Teresa was raised in extreme poverty by a stressed, difficult, and angry mother who insulted and diminished her constantly. Teresa’s mother mocked her desire to achieve. You will never get ahead, her mother said. You are wasting your time in school. You’ll be lucky to get a job waiting tables. Teresa worked hard to overcome her background and to make something of herself, to disprove her mother’s predictions. A lawyer, she holds a high position in a large corporation where the Chief Operating Officer is a difficult and high-strung woman who constantly triggers Selena’s childhood fears of failure.

Kelly was an only child in a single-parent home. His mother often told him that he was the “man of the house” and that she could not get along without him. He was his mother’s mainstay. He never disappointed her. When Kelly was 18, his mother was diagnosed with cancer of the liver. He did everything in his power to save her, but after a four-year illness, she died. Kelly was treated for depression. At 27, he married a fellow graduate student. They have a happy marriage for the most part; but whenever something is bothering his wife, Kelly must “fix” it. When he can’t, he becomes depressed. Any situation that Kelly can’t “fix” triggers him – any situation in which he cannot help a loved one.

Tyrone had an aggressive and sometimes violent father who was always “laying down the law” to his sons. If anyone standing close to Tyrone jabs at him with their index finger outstretched to make a point, his father’s habitual gesture, it triggers Tyrone. In the past, he has reacted suddenly and aggressively to two men who did that. One was a supervisor who called the police. Tyrone spent several days in jail.

Jenna’s mother was fragile, unhappy, clinging, and dependent. Early in life, Jenna got the idea that it was her “job” to make her mother happy. She became a “people-pleaser” – someone who cannot rest until everyone else is happy, someone whose guilt is triggered when they are not. The problem is that Jenna has five children. What are the chances that all five of them are going to be consistently content?

Bonnie grew up as the only child of older parents. They supervised her every move for years. Bonnie does not like for people to “stand over her” and tell her what to do and how to do it. It hits too close to home. It triggers her early discomfort with her parents’ behaviors. It pushes her buttons, and she will tell you so in no uncertain terms.

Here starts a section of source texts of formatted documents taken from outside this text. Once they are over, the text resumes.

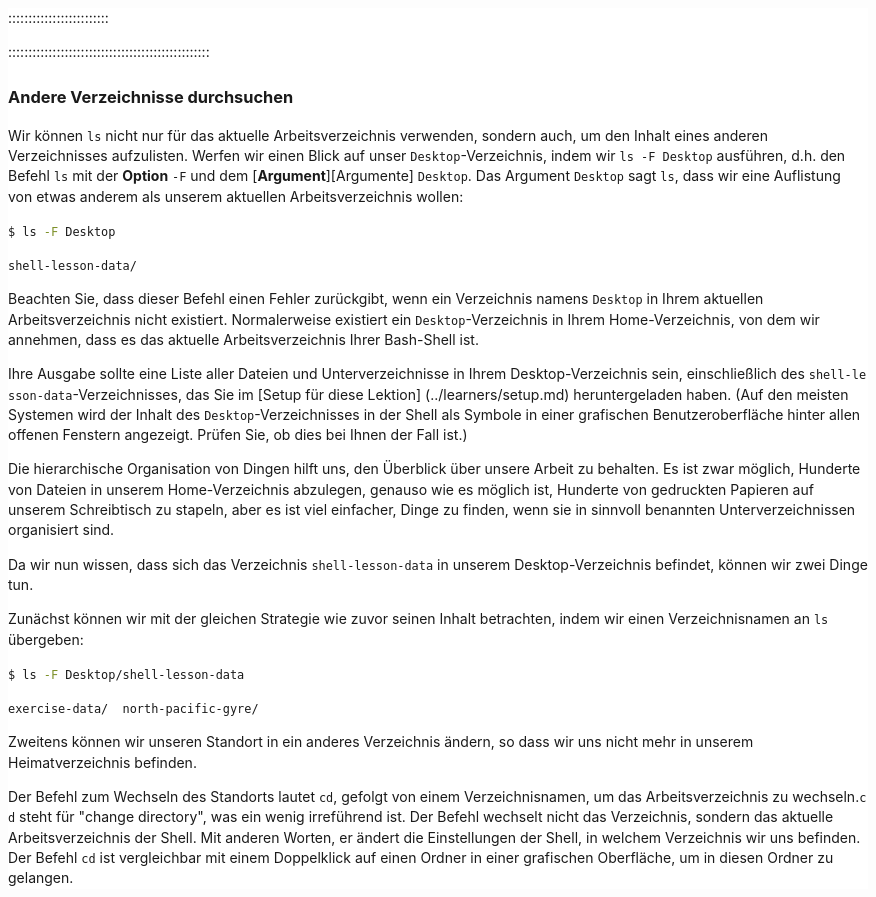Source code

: 

:::::::::::::::::::::::::

::::::::::::::::::::::::::::::::::::::::::::::::::

### Andere Verzeichnisse durchsuchen

Wir können `ls` nicht nur für das aktuelle Arbeitsverzeichnis verwenden, sondern auch,
um den Inhalt eines anderen Verzeichnisses aufzulisten. Werfen wir einen Blick auf unser
`Desktop`-Verzeichnis, indem wir `ls -F Desktop` ausführen, d.h. den Befehl `ls` mit der
**Option** `-F` und dem [**Argument**][Argumente] `Desktop`. Das Argument `Desktop` sagt
`ls`, dass wir eine Auflistung von etwas anderem als unserem aktuellen
Arbeitsverzeichnis wollen:

```bash
$ ls -F Desktop
```

```output
shell-lesson-data/
```

Beachten Sie, dass dieser Befehl einen Fehler zurückgibt, wenn ein Verzeichnis namens
`Desktop` in Ihrem aktuellen Arbeitsverzeichnis nicht existiert. Normalerweise existiert
ein `Desktop`-Verzeichnis in Ihrem Home-Verzeichnis, von dem wir annehmen, dass es das
aktuelle Arbeitsverzeichnis Ihrer Bash-Shell ist.

Ihre Ausgabe sollte eine Liste aller Dateien und Unterverzeichnisse in Ihrem
Desktop-Verzeichnis sein, einschließlich des `shell-lesson-data`-Verzeichnisses, das Sie
im [Setup für diese Lektion] (../learners/setup.md) heruntergeladen haben. (Auf den
meisten Systemen wird der Inhalt des `Desktop`-Verzeichnisses in der Shell als Symbole
in einer grafischen Benutzeroberfläche hinter allen offenen Fenstern angezeigt. Prüfen
Sie, ob dies bei Ihnen der Fall ist.)

Die hierarchische Organisation von Dingen hilft uns, den Überblick über unsere Arbeit zu
behalten. Es ist zwar möglich, Hunderte von Dateien in unserem Home-Verzeichnis
abzulegen, genauso wie es möglich ist, Hunderte von gedruckten Papieren auf unserem
Schreibtisch zu stapeln, aber es ist viel einfacher, Dinge zu finden, wenn sie in
sinnvoll benannten Unterverzeichnissen organisiert sind.

Da wir nun wissen, dass sich das Verzeichnis `shell-lesson-data` in unserem
Desktop-Verzeichnis befindet, können wir zwei Dinge tun.

Zunächst können wir mit der gleichen Strategie wie zuvor seinen Inhalt betrachten, indem
wir einen Verzeichnisnamen an `ls` übergeben:

```bash
$ ls -F Desktop/shell-lesson-data
```

```output
exercise-data/  north-pacific-gyre/
```

Zweitens können wir unseren Standort in ein anderes Verzeichnis ändern, so dass wir uns
nicht mehr in unserem Heimatverzeichnis befinden.

Der Befehl zum Wechseln des Standorts lautet `cd`, gefolgt von einem Verzeichnisnamen,
um das Arbeitsverzeichnis zu wechseln.`cd` steht für "change directory", was ein wenig
irreführend ist. Der Befehl wechselt nicht das Verzeichnis, sondern das aktuelle
Arbeitsverzeichnis der Shell. Mit anderen Worten, er ändert die Einstellungen der Shell,
in welchem Verzeichnis wir uns befinden. Der Befehl `cd` ist vergleichbar mit einem
Doppelklick auf einen Ordner in einer grafischen Oberfläche, um in diesen Ordner zu
gelangen.


[Arguments]: https://swcarpentry.github.io/shell-novice/reference.html#argument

Here are questions to ask yourself to help identify triggers:

  • What am I thinking right now?
  • What is this feeling I am having?
  • What did I think would happen?
  • What do I wish had happened?
  • What are my needs in this moment?
  • Is it safe to ask for help or should I meet them myself?
  • When has this happened to me before?
  • What does this remind me of?
  • What does this reaction say about me?
  • Am I overreacting?
  • Am I underreacting?
  • What behavior best fits my values?

How can you capitalize on the power of triggers? When you know what you are reactive about and underlying processes related to the event, it is easier to be authentic in a situation and link behavior to our personal values. All it takes is practice and the willingness to go through some psychological discomfort while you learn to relate your experience to the self – as opposed to the event that triggers them. Understanding your triggers is a key element in emotional stability and can lead to a more satisfying, authentic life.